The annealing temperature should preferably be above the solvus temperature for Mg₂Si particles (6xxx) or Zn₂Mg particles (7xxx) in order to avoid particles that can reduce the strength and the gloss of the anodized material. In addition, the time at this annealing temperature should be as short as possible in order to avoid grain growth. Therefore, the material should be processed through extrusion in a way that Mg₂Si or Zn₂Mg particles are avoided. This means sufficiently high billet temperature in combination with a high enough exit temperature from extrusion and fast cooling of the profile after extrusion. With no Mg₂Si or Zn₂Mg particles in the material prior to cold rolling and annealing there is no need for a holding time for the material at the annealing temperature.

The consequence of annealing at temperatures below the solvus temperature will be that Mg—Si containing precipitates or Zn₂Mg precipitates larger than approximately 0.3 μm may form. These particles will contribute to a reduction in the gloss and in the strength of the material. The amount of this reduction will depend on the actual time-temperature history during the flash annealing and cooling operation and the composition of the alloy.

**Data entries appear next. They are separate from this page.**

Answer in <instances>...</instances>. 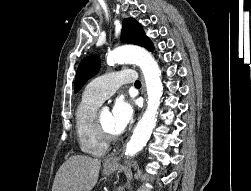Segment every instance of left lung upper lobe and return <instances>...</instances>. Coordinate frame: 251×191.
I'll use <instances>...</instances> for the list:
<instances>
[{
    "mask_svg": "<svg viewBox=\"0 0 251 191\" xmlns=\"http://www.w3.org/2000/svg\"><path fill=\"white\" fill-rule=\"evenodd\" d=\"M121 40L122 42L145 47L149 51L154 49L142 26L133 18L123 20ZM99 66L100 61L96 56L86 57L81 61L75 77V92H78L83 84L98 72Z\"/></svg>",
    "mask_w": 251,
    "mask_h": 191,
    "instance_id": "1",
    "label": "left lung upper lobe"
}]
</instances>
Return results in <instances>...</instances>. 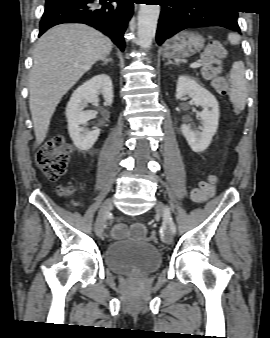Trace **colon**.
<instances>
[{
  "label": "colon",
  "instance_id": "obj_1",
  "mask_svg": "<svg viewBox=\"0 0 270 338\" xmlns=\"http://www.w3.org/2000/svg\"><path fill=\"white\" fill-rule=\"evenodd\" d=\"M226 56L225 45L219 42H213L204 48L201 59L203 62L202 72L211 79L213 87L222 93H225V80L220 74L218 63ZM71 147L61 137L45 142L37 151L36 160L44 174L50 181H56L65 175L68 167L69 153ZM217 176H211L209 180L203 181L199 187L192 192V198L195 202H203L215 191ZM70 188L60 186L58 193L61 196H67ZM152 241H157V236H151Z\"/></svg>",
  "mask_w": 270,
  "mask_h": 338
}]
</instances>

An industrial process to perform the cold rolling and the annealing process could be done as shown schematically in FIG. 3. The cold rolling station should be followed by a station for performing fast heating to the annealing temperature. Using induction heating is probably the best way to do this. With enough power and induction coils that fit the shape of the profile and good process control, it should be possible to heat the material to a temperature around 500° C. (depending on the composition and thereby the solvus temperature of the alloy) within a very short time and with sufficient accuracy in temperature.

In order to avoid precipitation of Mg—Si containing precipitates or Zn₂Mg precipitates larger than approximately 0.3 μm the profile needs to be cooled rather rapidly down to room temperature. The reason for this is described in a previous section. Thus, preferably according to the present invention, the profile is flash annealed with a heating time of maximum two minutes to a temperature of between 450-530° C. and held at this temperature for not more than 5 minutes and subsequently quenched.

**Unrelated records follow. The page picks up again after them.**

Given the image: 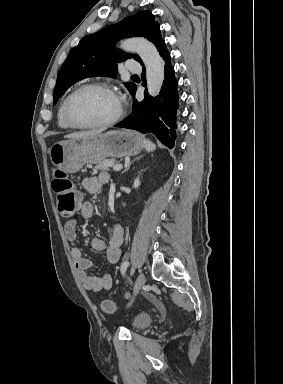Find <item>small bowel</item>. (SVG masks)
<instances>
[{"mask_svg":"<svg viewBox=\"0 0 283 384\" xmlns=\"http://www.w3.org/2000/svg\"><path fill=\"white\" fill-rule=\"evenodd\" d=\"M109 182V175L100 173L82 181L83 188L91 194L99 193ZM81 215L84 219H90L94 214V206L86 201L81 204ZM64 233L72 245L71 257L78 271V276L85 289L93 292L109 290L113 285V279L110 274L95 276L89 273L93 263L90 259L83 256L78 247L77 222L71 219L64 224ZM123 228L119 224H114L109 241L106 243L102 238L93 237L90 241L91 247L96 251L106 253V259L109 264H115L121 257V245L123 243Z\"/></svg>","mask_w":283,"mask_h":384,"instance_id":"c3829d8e","label":"small bowel"}]
</instances>
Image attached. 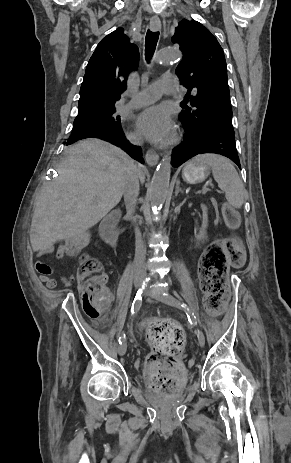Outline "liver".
<instances>
[{
  "label": "liver",
  "instance_id": "1",
  "mask_svg": "<svg viewBox=\"0 0 291 463\" xmlns=\"http://www.w3.org/2000/svg\"><path fill=\"white\" fill-rule=\"evenodd\" d=\"M133 160L100 139H86L65 151L55 180L36 199L30 241L34 251L52 252L61 240L96 225L121 200ZM139 180L145 175L138 167Z\"/></svg>",
  "mask_w": 291,
  "mask_h": 463
}]
</instances>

After the annealing operation there is probably a need to remove residual stresses from the quenching operation. The best way to this would probably be to stretch the material in way similar to what is done after extrusion.

After the annealing process the final ageing of the material can for example be done with the patented dual rate ageing cycle (U. Tundal and O. Reiso, EP 1 155 161 B1) to get maximum strength with minimum amount of alloying elements.

The invention will be further described in the following by way of examples.

EXAMPLE 1

Billets with diameter 95 mm were cast in a lab casting facility using the Hycast hot-top gas-slip technology (as described in EP 0 778 097 B1) and a TiB₂ based grain refiner. The composition of the alloy is shown in Table 1.

TABLE 1
Chemical composition of the alloy used in example 1
Mg	Si	Fe	Mn	Cr	Cu	Zn	Zr	Ti	B	Al
0.354	0.539	0.110	0.001	0.001	0.001	0.002	0.001	0.012	0.002	98.95

The billets were homogenized at 575° C. for 2 hours and 15 minutes followed by cooling at a rate of approximately 400° C. per hour. Extrusion of the billets was performed at an 8 MN laboratory extrusion press with a 100 mm diameter container to a profile with 5×40 mm² cross section. The billet preheating temperature was approximately 500° C. and the extrusion speed 20 m/min. After extrusion the profile was quenched in water.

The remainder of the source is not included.